▸ **STATED EXERCISE**
Please put every line of text from all the records below into a JSON list of strings, one string per line and no blank lines. Leave the pictures out.
══ ENTRIES SUPPLIED ══
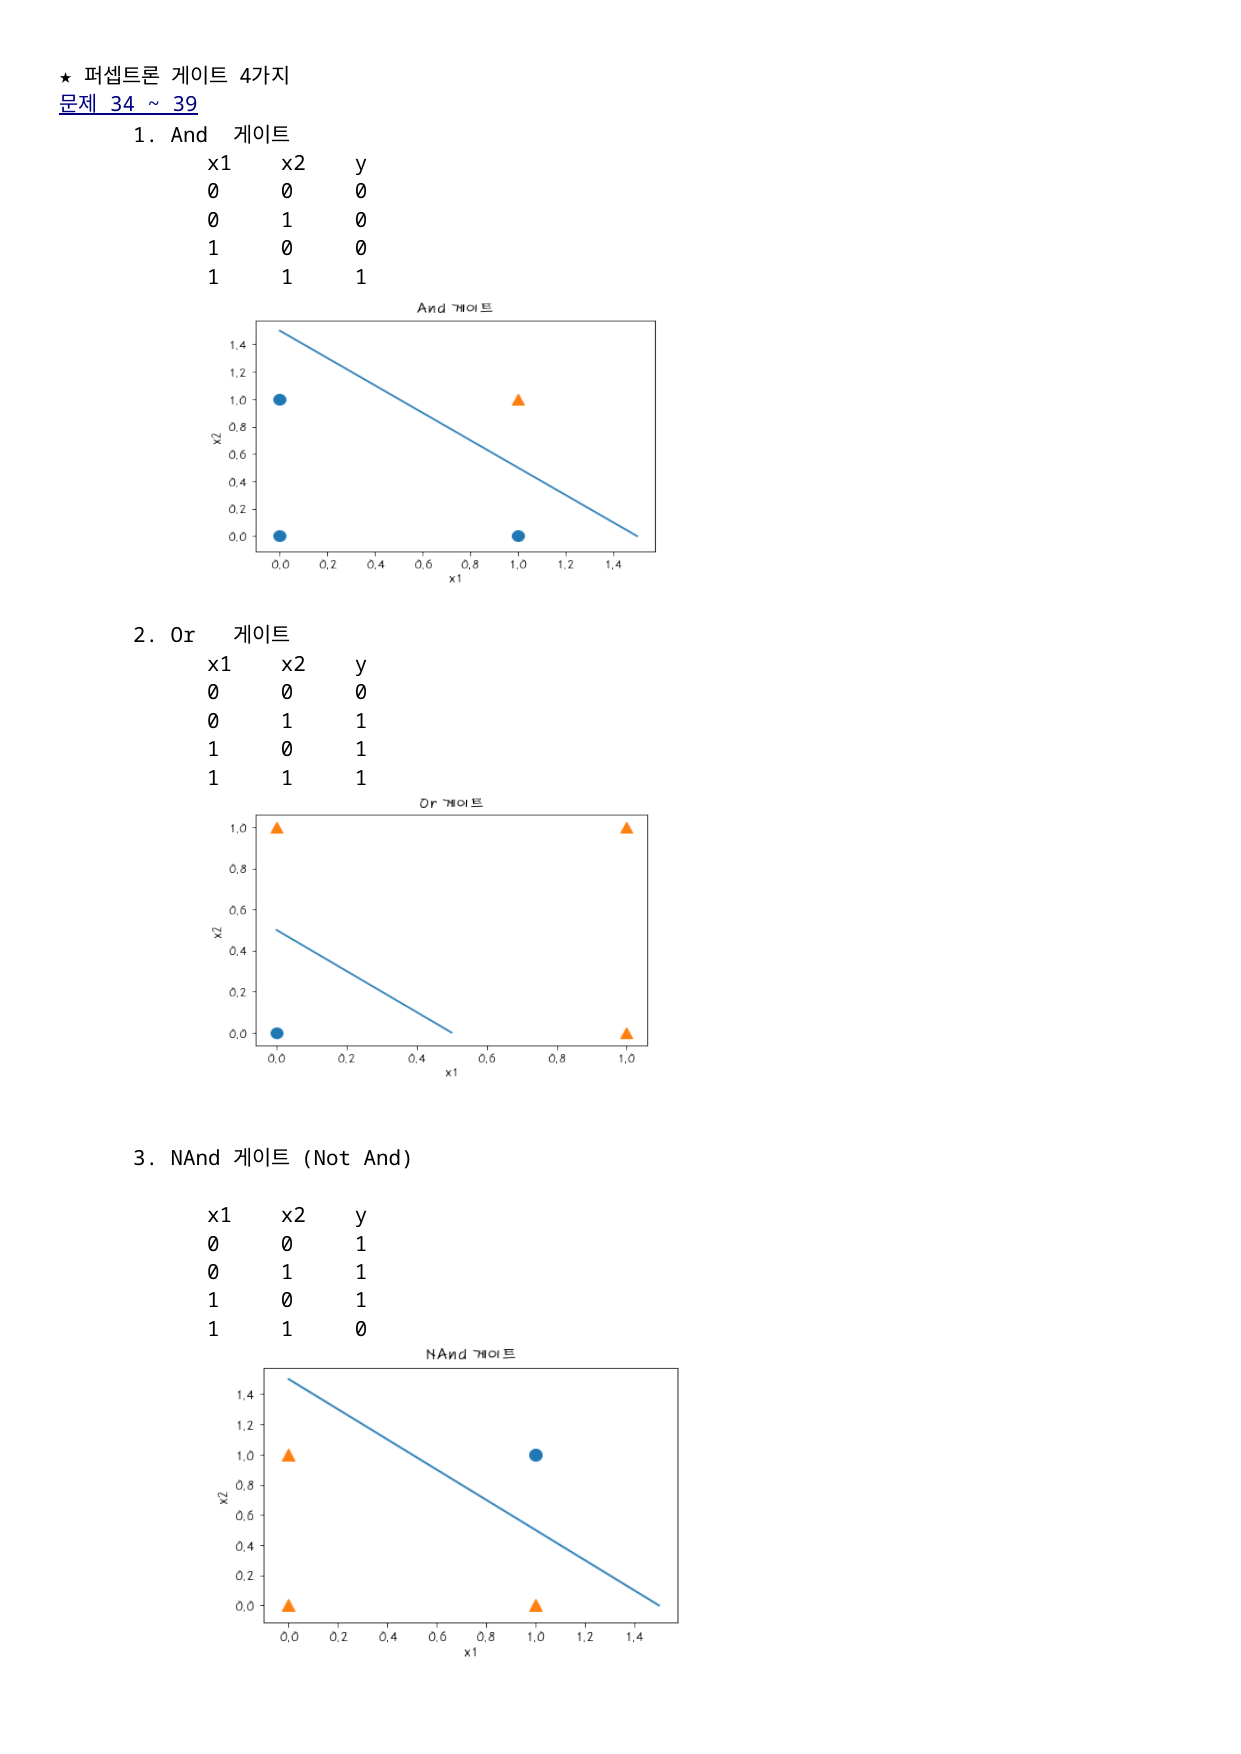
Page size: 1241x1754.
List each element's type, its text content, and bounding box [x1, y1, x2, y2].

text 1 0 1 [59, 734, 1181, 763]
text 1 1 0 [59, 1314, 1181, 1342]
text 1 0 0 [59, 233, 1181, 262]
text x1 x2 y [59, 1200, 1181, 1229]
text 0 1 1 [59, 706, 1181, 734]
text 1. And 게이트 [59, 118, 1181, 148]
text x1 x2 y [59, 649, 1181, 677]
picture [203, 297, 667, 591]
text 0 0 0 [59, 177, 1181, 205]
text 0 0 1 [59, 1229, 1181, 1257]
text x1 x2 y [59, 148, 1181, 177]
text 0 1 1 [59, 1257, 1181, 1286]
text ★ 퍼셉트론 게이트 4가지 [59, 59, 1181, 89]
text 1 1 1 [59, 262, 1181, 290]
picture [204, 791, 658, 1085]
text 3. NAnd 게이트 (Not And) [59, 1142, 1181, 1172]
text 2. Or 게이트 [59, 619, 1181, 649]
text 0 0 0 [59, 677, 1181, 706]
text 문제 34 ~ 39 [59, 89, 1181, 118]
text 1 1 1 [59, 763, 1181, 791]
picture [209, 1342, 690, 1666]
text 1 0 1 [59, 1286, 1181, 1314]
text 0 1 0 [59, 205, 1181, 233]
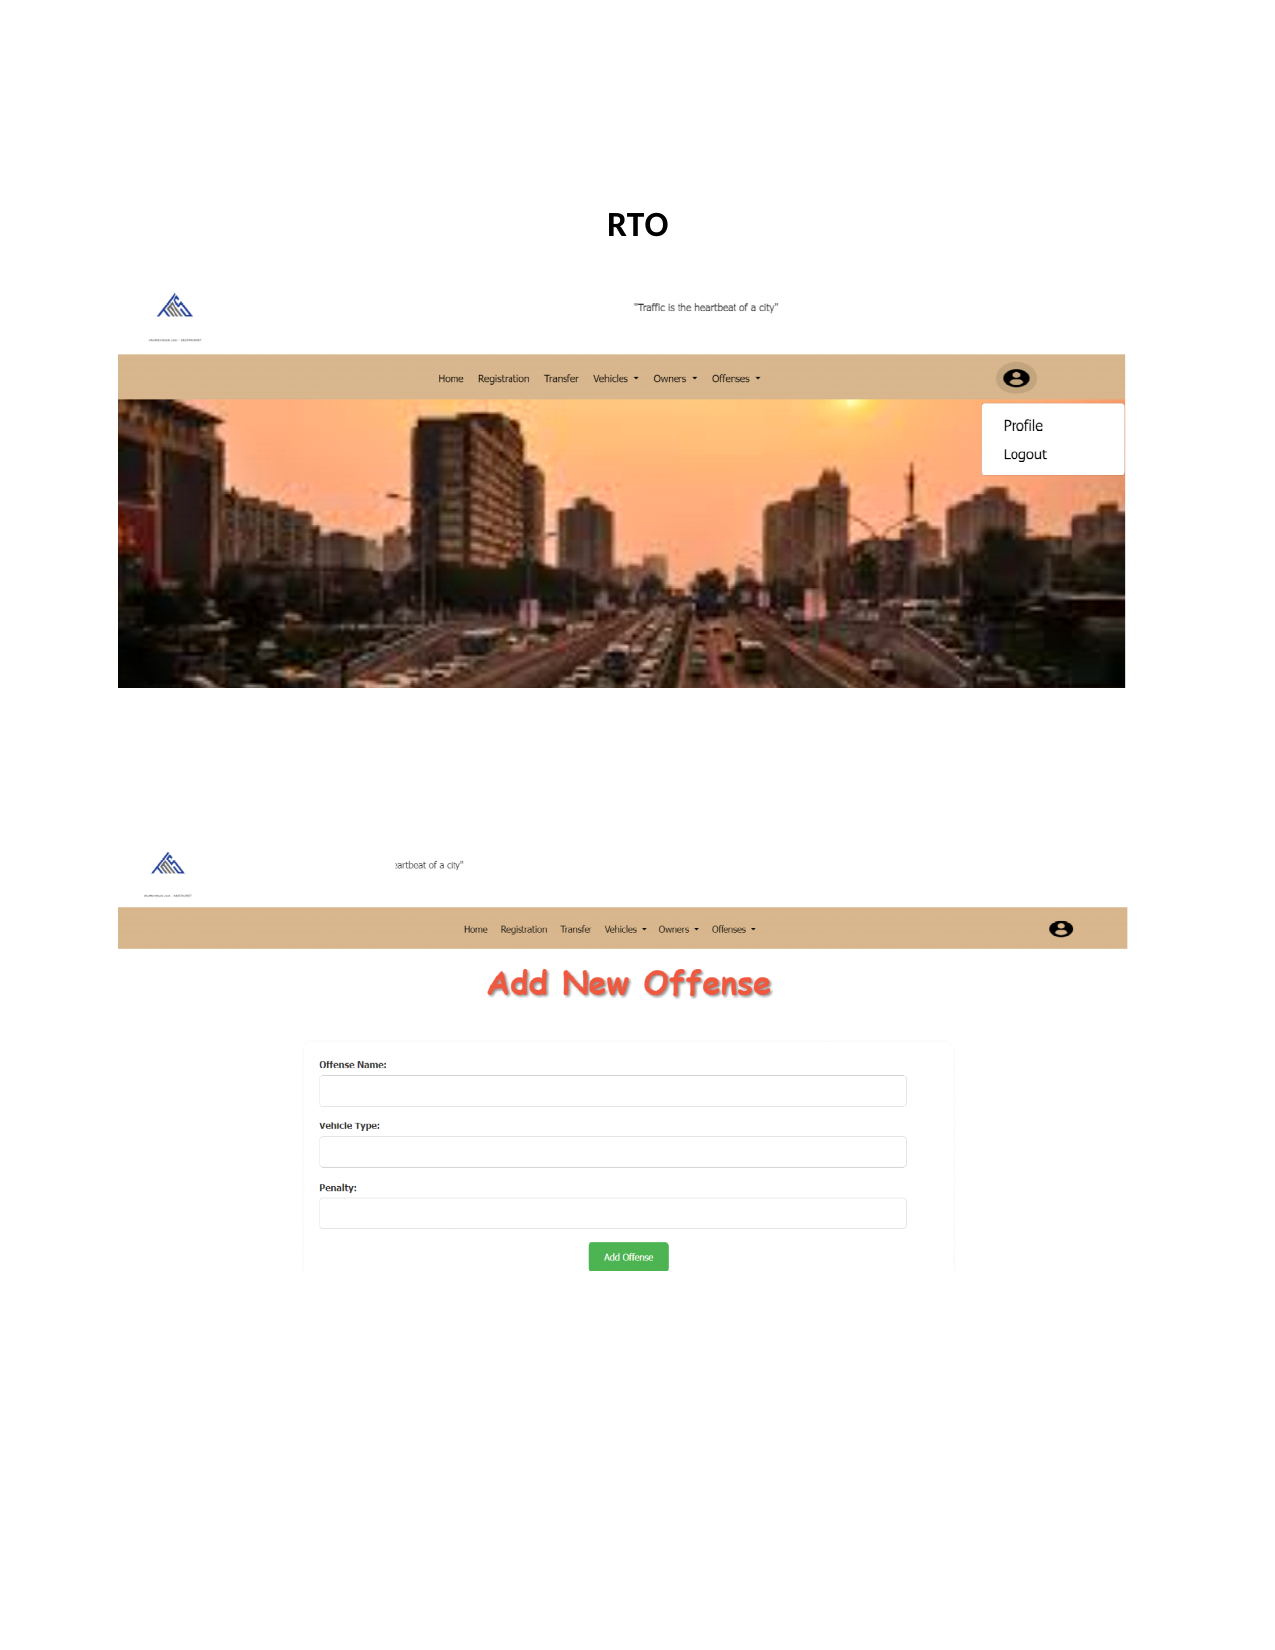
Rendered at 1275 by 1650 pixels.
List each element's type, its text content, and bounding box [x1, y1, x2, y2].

text RTO [118, 202, 1157, 245]
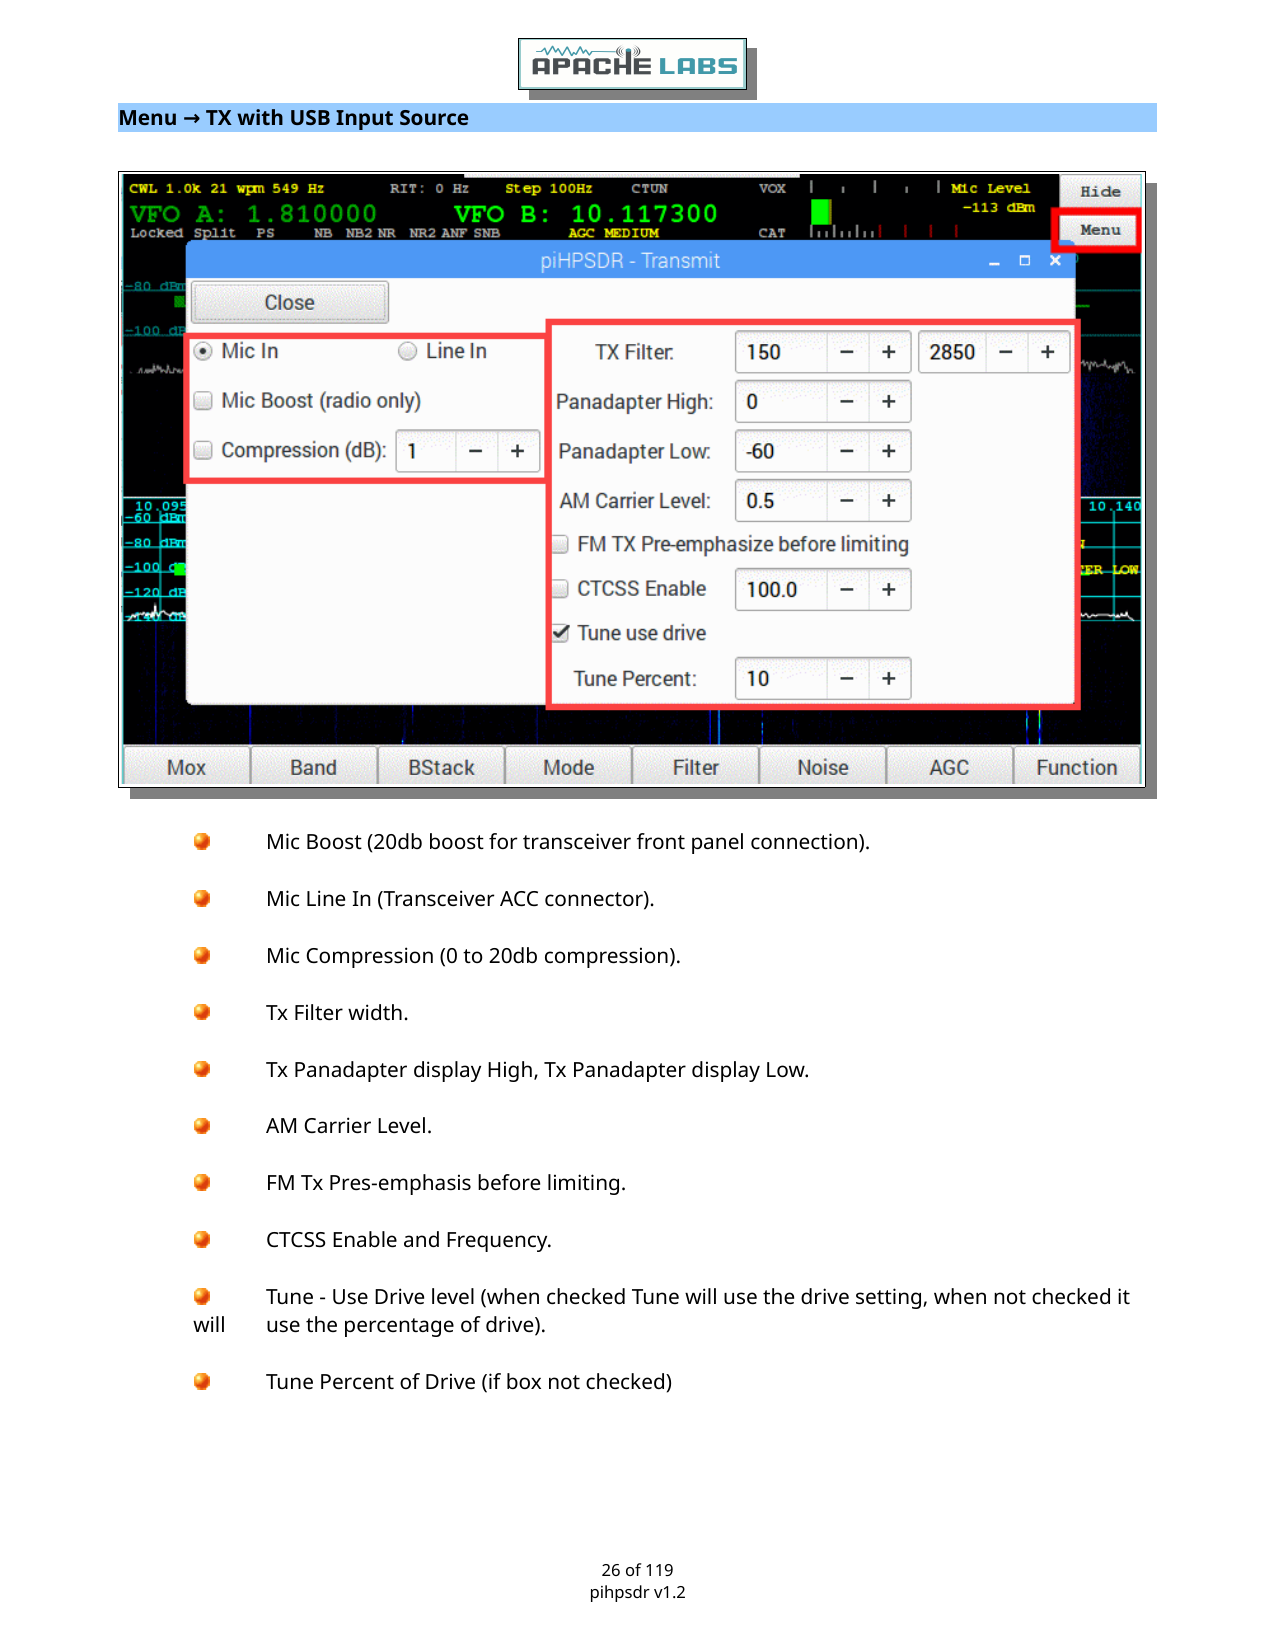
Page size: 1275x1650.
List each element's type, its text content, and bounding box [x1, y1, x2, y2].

list Tx Panadapter display High, Tx Panadapter display Low. [193, 1055, 1157, 1112]
picture [194, 833, 210, 850]
list Mic Compression (0 to 20db compression). [193, 941, 1157, 998]
picture [194, 1373, 210, 1390]
list Tx Filter width. [193, 998, 1157, 1055]
list CTCSS Enable and Frequency. [193, 1225, 1157, 1282]
list Mic Boost (20db boost for transceiver front panel connection). [193, 827, 1157, 884]
picture [194, 890, 210, 907]
picture [194, 1118, 210, 1134]
list Tune - Use Drive level (when checked Tune will use the drive setting, when not checked it will use the percentage of drive). [193, 1282, 1157, 1367]
picture [194, 947, 210, 964]
list FM Tx Pres-emphasis before limiting. [193, 1168, 1157, 1225]
picture [194, 1231, 210, 1248]
list Mic Line In (Transceiver ACC connector). [193, 884, 1157, 941]
list Tune Percent of Drive (if box not checked) [193, 1367, 1157, 1396]
picture [121, 174, 1142, 784]
picture [194, 1174, 210, 1191]
picture [194, 1288, 210, 1305]
picture [194, 1061, 210, 1077]
picture [521, 40, 744, 87]
picture [194, 1004, 210, 1020]
subtitle Menu → TX with USB Input Source [118, 103, 1157, 132]
list AM Carrier Level. [193, 1112, 1157, 1168]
═══
▸ **SOLUTION TO THIS TASK**
[
  "Page size: 1241x1754.",
  "List each element's type, its text content, and bounding box [x1, y1, x2, y2].",
  "text 1 0 1 [59, 734, 1181, 763]",
  "text 1 1 0 [59, 1314, 1181, 1342]",
  "text 1 0 0 [59, 233, 1181, 262]",
  "text x1 x2 y [59, 1200, 1181, 1229]",
  "text 0 1 1 [59, 706, 1181, 734]",
  "text 1. And 게이트 [59, 118, 1181, 148]",
  "text x1 x2 y [59, 649, 1181, 677]",
  "picture [203, 297, 667, 591]",
  "text 0 0 0 [59, 177, 1181, 205]",
  "text 0 0 1 [59, 1229, 1181, 1257]",
  "text x1 x2 y [59, 148, 1181, 177]",
  "text 0 1 1 [59, 1257, 1181, 1286]",
  "text ★ 퍼셉트론 게이트 4가지 [59, 59, 1181, 89]",
  "text 1 1 1 [59, 262, 1181, 290]",
  "picture [204, 791, 658, 1085]",
  "text 3. NAnd 게이트 (Not And) [59, 1142, 1181, 1172]",
  "text 2. Or 게이트 [59, 619, 1181, 649]",
  "text 0 0 0 [59, 677, 1181, 706]",
  "text 문제 34 ~ 39 [59, 89, 1181, 118]",
  "text 1 1 1 [59, 763, 1181, 791]",
  "picture [209, 1342, 690, 1666]",
  "text 1 0 1 [59, 1286, 1181, 1314]",
  "text 0 1 0 [59, 205, 1181, 233]",
  "Rendered at 1275 by 1650 pixels.",
  "List each element's type, its text content, and bounding box [x1, y1, x2, y2].",
  "text RTO [118, 202, 1157, 245]",
  "Page size: 1275x1650.",
  "List each element's type, its text content, and bounding box [x1, y1, x2, y2].",
  "list Tx Panadapter display High, Tx Panadapter display Low. [193, 1055, 1157, 1112]",
  "picture [194, 833, 210, 850]",
  "list Mic Compression (0 to 20db compression). [193, 941, 1157, 998]",
  "picture [194, 1373, 210, 1390]",
  "list Tx Filter width. [193, 998, 1157, 1055]",
  "list CTCSS Enable and Frequency. [193, 1225, 1157, 1282]",
  "list Mic Boost (20db boost for transceiver front panel connection). [193, 827, 1157, 884]",
  "picture [194, 890, 210, 907]",
  "picture [194, 1118, 210, 1134]",
  "list Tune - Use Drive level (when checked Tune will use the drive setting, when not checked it will use the percentage of drive). [193, 1282, 1157, 1367]",
  "picture [194, 947, 210, 964]",
  "list FM Tx Pres-emphasis before limiting. [193, 1168, 1157, 1225]",
  "picture [194, 1231, 210, 1248]",
  "list Mic Line In (Transceiver ACC connector). [193, 884, 1157, 941]",
  "list Tune Percent of Drive (if box not checked) [193, 1367, 1157, 1396]",
  "picture [121, 174, 1142, 784]",
  "picture [194, 1174, 210, 1191]",
  "picture [194, 1288, 210, 1305]",
  "picture [194, 1061, 210, 1077]",
  "picture [521, 40, 744, 87]",
  "picture [194, 1004, 210, 1020]",
  "subtitle Menu → TX with USB Input Source [118, 103, 1157, 132]",
  "list AM Carrier Level. [193, 1112, 1157, 1168]"
]